TASK TO CARRY OUT
Reproduce word for word everything in the Archimedean spiral thread from "Thanks for all" down to "very close though.".

EXCERPTED PASSAGE
- - -

Finding x,y coordinates of a point on an Archimedean spiral

Question

I'm trying to plot data on a timeline using an Archimedean spiral as an axis using D3.js.

So what I need is a Javascript function where I pass it

• D a distance for each step
• S a number of steps
• X the distance between each spiral arm

The function will traverse the spiral arc for the distance of s*d and give me the x and y Cartesian coordinates (point S in the diagram where s=10). The first point at the centre of the spiral is at 0,0.

Answer 1

Thanks for all your help belwood. I tried plotting your example but it gets a bit strange when I plotted 5 consecutive points (see image at bottom).

I managed to find the answer at the link below. It looks like you were very close though.

Algorithm to solve the points of a evenly-distributed / even-gaps spiral?

My final implementation based on the link above.

- - -

Bounding boxes with keypoints
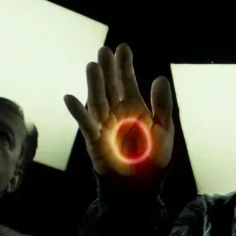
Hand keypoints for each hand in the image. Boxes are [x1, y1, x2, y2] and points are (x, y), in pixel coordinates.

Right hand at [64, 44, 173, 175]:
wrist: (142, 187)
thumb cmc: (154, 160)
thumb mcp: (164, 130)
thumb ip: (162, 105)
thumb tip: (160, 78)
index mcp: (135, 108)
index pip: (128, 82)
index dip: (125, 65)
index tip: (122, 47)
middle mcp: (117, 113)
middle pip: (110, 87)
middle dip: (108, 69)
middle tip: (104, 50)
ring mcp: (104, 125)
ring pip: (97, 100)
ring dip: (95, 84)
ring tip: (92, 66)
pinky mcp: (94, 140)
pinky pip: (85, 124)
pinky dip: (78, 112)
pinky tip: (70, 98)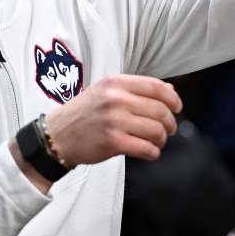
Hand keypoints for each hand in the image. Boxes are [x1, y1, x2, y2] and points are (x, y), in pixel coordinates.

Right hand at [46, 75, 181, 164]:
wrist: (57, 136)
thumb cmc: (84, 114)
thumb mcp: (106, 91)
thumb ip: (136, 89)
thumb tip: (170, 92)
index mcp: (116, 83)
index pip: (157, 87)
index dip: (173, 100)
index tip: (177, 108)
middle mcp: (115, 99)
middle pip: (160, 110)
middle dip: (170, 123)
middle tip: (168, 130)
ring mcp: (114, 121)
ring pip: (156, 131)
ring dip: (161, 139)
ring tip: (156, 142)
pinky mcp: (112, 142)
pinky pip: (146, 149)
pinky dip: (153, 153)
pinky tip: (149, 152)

- - -

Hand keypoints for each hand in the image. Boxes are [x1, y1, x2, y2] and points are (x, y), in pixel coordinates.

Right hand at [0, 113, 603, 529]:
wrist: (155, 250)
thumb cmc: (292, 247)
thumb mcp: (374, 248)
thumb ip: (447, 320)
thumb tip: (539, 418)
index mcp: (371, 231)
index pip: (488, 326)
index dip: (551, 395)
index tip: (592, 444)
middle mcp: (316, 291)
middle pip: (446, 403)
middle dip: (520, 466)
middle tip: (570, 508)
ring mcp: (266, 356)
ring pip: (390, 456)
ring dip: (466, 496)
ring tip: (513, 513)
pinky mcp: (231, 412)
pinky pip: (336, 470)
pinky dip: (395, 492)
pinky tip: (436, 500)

- - -

WRITTEN SOLUTION
Thanks for all your help belwood. I tried plotting your example but it gets a bit strange when I plotted 5 consecutive points (see image at bottom).

I managed to find the answer at the link below. It looks like you were very close though.